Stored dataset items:
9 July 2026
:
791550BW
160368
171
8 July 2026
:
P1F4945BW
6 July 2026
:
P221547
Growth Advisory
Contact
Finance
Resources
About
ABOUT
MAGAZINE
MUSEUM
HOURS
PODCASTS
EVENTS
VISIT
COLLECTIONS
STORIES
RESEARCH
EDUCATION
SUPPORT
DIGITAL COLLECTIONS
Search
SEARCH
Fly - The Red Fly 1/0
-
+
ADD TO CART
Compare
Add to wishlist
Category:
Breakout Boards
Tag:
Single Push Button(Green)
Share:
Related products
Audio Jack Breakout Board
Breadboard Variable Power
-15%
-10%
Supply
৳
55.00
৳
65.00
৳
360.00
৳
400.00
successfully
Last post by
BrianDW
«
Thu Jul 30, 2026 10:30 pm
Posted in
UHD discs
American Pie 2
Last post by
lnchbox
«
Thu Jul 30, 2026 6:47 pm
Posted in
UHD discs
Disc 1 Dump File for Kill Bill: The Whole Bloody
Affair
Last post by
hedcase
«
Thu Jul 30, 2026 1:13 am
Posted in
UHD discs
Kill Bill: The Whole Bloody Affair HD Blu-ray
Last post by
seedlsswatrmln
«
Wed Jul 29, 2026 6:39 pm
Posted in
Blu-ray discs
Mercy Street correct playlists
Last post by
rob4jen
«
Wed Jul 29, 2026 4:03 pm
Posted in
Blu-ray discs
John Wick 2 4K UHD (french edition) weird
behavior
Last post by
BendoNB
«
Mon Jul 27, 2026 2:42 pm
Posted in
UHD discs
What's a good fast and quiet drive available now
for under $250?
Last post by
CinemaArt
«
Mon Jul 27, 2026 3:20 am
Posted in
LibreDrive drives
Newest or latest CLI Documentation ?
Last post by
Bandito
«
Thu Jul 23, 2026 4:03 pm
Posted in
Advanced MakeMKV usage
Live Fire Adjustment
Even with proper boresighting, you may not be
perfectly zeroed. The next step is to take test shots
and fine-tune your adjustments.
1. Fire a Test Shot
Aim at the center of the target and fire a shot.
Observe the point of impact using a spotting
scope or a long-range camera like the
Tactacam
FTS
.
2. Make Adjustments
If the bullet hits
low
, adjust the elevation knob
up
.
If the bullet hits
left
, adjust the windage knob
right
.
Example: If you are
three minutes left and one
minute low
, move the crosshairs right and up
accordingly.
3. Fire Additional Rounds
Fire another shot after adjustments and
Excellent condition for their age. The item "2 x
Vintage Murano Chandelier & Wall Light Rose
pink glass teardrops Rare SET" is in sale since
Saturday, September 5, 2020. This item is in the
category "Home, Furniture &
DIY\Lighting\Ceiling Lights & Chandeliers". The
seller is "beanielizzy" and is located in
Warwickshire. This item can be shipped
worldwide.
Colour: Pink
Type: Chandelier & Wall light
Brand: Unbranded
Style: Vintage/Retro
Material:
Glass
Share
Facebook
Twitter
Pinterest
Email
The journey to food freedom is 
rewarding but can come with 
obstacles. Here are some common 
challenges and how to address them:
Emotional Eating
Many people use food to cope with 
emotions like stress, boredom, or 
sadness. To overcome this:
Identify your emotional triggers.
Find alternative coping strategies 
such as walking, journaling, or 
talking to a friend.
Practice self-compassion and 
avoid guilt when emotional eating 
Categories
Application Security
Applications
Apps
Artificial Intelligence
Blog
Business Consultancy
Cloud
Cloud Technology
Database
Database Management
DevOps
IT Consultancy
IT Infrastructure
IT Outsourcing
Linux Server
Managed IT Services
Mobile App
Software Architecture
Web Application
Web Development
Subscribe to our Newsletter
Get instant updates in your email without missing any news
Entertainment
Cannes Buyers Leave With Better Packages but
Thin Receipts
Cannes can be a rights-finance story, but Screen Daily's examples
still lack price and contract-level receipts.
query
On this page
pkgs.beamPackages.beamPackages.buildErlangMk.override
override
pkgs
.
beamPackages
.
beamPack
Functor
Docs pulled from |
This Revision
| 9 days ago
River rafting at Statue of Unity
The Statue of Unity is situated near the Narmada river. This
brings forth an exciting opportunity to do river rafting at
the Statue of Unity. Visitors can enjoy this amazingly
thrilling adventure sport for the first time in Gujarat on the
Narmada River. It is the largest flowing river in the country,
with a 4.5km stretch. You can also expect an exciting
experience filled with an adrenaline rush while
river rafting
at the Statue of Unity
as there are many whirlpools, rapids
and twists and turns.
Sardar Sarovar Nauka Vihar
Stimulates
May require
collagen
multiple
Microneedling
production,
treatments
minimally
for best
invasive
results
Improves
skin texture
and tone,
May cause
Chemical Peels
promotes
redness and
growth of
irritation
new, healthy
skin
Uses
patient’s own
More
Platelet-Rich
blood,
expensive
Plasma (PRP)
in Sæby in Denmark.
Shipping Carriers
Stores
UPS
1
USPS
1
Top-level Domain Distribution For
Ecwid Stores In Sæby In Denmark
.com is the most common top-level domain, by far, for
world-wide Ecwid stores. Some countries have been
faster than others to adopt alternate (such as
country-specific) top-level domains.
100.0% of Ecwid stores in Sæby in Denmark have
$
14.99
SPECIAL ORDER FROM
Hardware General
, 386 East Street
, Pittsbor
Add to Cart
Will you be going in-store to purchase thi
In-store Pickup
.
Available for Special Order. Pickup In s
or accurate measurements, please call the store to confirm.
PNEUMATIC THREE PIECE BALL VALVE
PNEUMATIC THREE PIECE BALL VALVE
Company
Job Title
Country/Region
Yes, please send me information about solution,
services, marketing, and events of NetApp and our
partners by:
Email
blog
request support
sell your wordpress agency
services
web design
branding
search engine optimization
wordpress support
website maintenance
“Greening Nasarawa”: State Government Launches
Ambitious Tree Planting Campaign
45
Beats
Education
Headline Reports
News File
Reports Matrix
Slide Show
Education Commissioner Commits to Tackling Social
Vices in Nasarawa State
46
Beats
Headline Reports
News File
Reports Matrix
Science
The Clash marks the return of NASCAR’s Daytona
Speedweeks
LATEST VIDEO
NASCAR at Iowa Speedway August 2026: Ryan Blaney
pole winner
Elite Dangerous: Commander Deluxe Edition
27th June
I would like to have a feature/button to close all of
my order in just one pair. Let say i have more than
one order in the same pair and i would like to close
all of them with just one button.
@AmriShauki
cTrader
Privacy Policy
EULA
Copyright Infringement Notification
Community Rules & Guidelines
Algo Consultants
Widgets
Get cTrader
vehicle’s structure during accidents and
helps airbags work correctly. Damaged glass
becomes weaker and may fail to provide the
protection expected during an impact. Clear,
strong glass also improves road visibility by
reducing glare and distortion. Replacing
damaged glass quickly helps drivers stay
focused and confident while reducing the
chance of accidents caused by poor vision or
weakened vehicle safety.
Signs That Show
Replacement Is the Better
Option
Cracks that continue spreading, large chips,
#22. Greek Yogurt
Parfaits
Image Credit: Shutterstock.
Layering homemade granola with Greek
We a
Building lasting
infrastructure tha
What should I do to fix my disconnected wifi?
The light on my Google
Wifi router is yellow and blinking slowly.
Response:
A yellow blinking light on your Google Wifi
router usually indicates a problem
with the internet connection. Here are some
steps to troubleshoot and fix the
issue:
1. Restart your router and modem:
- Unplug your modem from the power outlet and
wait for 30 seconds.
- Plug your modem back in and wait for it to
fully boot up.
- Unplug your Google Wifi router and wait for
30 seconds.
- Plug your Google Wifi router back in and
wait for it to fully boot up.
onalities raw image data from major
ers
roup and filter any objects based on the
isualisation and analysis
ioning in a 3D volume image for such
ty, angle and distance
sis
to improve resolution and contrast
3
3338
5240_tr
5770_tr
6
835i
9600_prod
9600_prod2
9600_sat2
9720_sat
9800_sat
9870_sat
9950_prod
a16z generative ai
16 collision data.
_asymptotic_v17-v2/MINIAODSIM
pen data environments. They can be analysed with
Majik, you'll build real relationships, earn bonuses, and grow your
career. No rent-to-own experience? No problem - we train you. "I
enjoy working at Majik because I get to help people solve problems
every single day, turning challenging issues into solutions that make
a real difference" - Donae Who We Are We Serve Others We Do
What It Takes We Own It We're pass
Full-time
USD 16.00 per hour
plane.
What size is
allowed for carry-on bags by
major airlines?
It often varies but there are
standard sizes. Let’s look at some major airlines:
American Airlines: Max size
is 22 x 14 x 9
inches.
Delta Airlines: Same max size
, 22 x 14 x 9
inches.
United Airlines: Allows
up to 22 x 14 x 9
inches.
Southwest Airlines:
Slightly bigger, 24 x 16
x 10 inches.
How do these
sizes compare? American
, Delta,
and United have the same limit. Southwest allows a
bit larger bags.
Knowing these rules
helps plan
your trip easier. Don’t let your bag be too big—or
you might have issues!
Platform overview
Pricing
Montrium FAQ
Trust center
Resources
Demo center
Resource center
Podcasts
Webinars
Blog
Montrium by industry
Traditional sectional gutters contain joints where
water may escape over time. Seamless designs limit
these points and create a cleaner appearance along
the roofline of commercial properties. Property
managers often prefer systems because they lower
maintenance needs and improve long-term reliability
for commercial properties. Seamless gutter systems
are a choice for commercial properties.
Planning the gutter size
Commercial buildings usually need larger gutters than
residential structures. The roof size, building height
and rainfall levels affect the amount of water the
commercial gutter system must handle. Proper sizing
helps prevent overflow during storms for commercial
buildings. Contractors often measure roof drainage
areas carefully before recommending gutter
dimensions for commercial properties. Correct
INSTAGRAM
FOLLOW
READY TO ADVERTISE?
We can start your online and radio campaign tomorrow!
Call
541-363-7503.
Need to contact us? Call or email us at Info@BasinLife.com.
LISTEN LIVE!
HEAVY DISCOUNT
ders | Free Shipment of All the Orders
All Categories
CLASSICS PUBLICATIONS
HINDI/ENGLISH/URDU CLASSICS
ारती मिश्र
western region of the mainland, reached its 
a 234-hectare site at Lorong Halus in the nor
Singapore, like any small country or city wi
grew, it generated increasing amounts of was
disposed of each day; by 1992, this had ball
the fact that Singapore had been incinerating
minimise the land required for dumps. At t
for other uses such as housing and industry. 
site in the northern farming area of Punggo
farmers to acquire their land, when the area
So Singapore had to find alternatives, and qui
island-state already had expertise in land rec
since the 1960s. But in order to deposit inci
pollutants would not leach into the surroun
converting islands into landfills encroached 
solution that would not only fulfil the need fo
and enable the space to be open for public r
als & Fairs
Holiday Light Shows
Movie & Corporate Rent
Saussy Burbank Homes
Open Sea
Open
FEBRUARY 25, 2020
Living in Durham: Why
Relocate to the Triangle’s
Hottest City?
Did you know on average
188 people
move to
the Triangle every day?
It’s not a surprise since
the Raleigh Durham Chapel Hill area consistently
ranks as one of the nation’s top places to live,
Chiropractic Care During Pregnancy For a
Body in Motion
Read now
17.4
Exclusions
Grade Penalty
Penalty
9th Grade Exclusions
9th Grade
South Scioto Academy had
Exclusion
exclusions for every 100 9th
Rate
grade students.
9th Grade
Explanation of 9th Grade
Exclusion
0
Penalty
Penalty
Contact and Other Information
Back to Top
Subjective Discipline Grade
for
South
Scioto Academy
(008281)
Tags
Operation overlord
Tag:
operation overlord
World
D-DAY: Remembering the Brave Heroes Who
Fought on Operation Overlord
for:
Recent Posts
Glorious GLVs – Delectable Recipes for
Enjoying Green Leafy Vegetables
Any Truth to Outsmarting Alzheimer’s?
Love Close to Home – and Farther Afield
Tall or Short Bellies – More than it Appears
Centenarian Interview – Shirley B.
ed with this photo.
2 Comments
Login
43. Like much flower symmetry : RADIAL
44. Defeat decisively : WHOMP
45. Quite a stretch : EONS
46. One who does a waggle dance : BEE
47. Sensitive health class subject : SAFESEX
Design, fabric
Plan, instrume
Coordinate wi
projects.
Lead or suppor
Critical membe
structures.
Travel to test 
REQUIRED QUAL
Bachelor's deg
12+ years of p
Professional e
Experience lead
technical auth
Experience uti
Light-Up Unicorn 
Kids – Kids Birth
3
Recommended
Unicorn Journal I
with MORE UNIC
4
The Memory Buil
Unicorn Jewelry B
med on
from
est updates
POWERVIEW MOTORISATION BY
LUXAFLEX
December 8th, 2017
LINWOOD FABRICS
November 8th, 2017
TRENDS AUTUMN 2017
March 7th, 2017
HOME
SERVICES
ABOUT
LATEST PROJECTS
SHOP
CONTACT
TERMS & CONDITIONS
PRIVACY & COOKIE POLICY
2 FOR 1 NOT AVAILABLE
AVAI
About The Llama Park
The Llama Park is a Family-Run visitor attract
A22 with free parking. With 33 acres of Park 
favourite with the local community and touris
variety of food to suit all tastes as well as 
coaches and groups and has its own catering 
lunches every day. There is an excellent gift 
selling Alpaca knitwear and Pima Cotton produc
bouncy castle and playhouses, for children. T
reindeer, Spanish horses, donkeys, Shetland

Your assignment
Put every line from the first line of the items through the line containing "Warwickshire. This item can be shipped", both included, into a JSON list of strings. Use one string per line and leave out blank lines.

Result of the task
[
  "9 July 2026",
  ":",
  "791550BW",
  "160368",
  "171",
  "8 July 2026",
  ":",
  "P1F4945BW",
  "6 July 2026",
  ":",
  "P221547",
  "Growth Advisory",
  "Contact",
  "Finance",
  "Resources",
  "About",
  "ABOUT",
  "MAGAZINE",
  "MUSEUM",
  "HOURS",
  "PODCASTS",
  "EVENTS",
  "VISIT",
  "COLLECTIONS",
  "STORIES",
  "RESEARCH",
  "EDUCATION",
  "SUPPORT",
  "DIGITAL COLLECTIONS",
  "Search",
  "SEARCH",
  "Fly - The Red Fly 1/0",
  "-",
  "+",
  "ADD TO CART",
  "Compare",
  "Add to wishlist",
  "Category:",
  "Breakout Boards",
  "Tag:",
  "Single Push Button(Green)",
  "Share:",
  "Related products",
  "Audio Jack Breakout Board",
  "Breadboard Variable Power",
  "-15%",
  "-10%",
  "Supply",
  "৳",
  "55.00",
  "৳",
  "65.00",
  "৳",
  "360.00",
  "৳",
  "400.00",
  "successfully",
  "Last post by",
  "BrianDW",
  "«",
  "Thu Jul 30, 2026 10:30 pm",
  "Posted in",
  "UHD discs",
  "American Pie 2",
  "Last post by",
  "lnchbox",
  "«",
  "Thu Jul 30, 2026 6:47 pm",
  "Posted in",
  "UHD discs",
  "Disc 1 Dump File for Kill Bill: The Whole Bloody",
  "Affair",
  "Last post by",
  "hedcase",
  "«",
  "Thu Jul 30, 2026 1:13 am",
  "Posted in",
  "UHD discs",
  "Kill Bill: The Whole Bloody Affair HD Blu-ray",
  "Last post by",
  "seedlsswatrmln",
  "«",
  "Wed Jul 29, 2026 6:39 pm",
  "Posted in",
  "Blu-ray discs",
  "Mercy Street correct playlists",
  "Last post by",
  "rob4jen",
  "«",
  "Wed Jul 29, 2026 4:03 pm",
  "Posted in",
  "Blu-ray discs",
  "John Wick 2 4K UHD (french edition) weird",
  "behavior",
  "Last post by",
  "BendoNB",
  "«",
  "Mon Jul 27, 2026 2:42 pm",
  "Posted in",
  "UHD discs",
  "What's a good fast and quiet drive available now",
  "for under $250?",
  "Last post by",
  "CinemaArt",
  "«",
  "Mon Jul 27, 2026 3:20 am",
  "Posted in",
  "LibreDrive drives",
  "Newest or latest CLI Documentation ?",
  "Last post by",
  "Bandito",
  "«",
  "Thu Jul 23, 2026 4:03 pm",
  "Posted in",
  "Advanced MakeMKV usage",
  "Live Fire Adjustment",
  "Even with proper boresighting, you may not be",
  "perfectly zeroed. The next step is to take test shots",
  "and fine-tune your adjustments.",
  "1. Fire a Test Shot",
  "Aim at the center of the target and fire a shot.",
  "Observe the point of impact using a spotting",
  "scope or a long-range camera like the",
  "Tactacam",
  "FTS",
  ".",
  "2. Make Adjustments",
  "If the bullet hits",
  "low",
  ", adjust the elevation knob",
  "up",
  ".",
  "If the bullet hits",
  "left",
  ", adjust the windage knob",
  "right",
  ".",
  "Example: If you are",
  "three minutes left and one",
  "minute low",
  ", move the crosshairs right and up",
  "accordingly.",
  "3. Fire Additional Rounds",
  "Fire another shot after adjustments and",
  "Excellent condition for their age. The item \"2 x",
  "Vintage Murano Chandelier & Wall Light Rose",
  "pink glass teardrops Rare SET\" is in sale since",
  "Saturday, September 5, 2020. This item is in the",
  "category \"Home, Furniture &",
  "DIY\\Lighting\\Ceiling Lights & Chandeliers\". The",
  "seller is \"beanielizzy\" and is located in",
  "Warwickshire. This item can be shipped"
]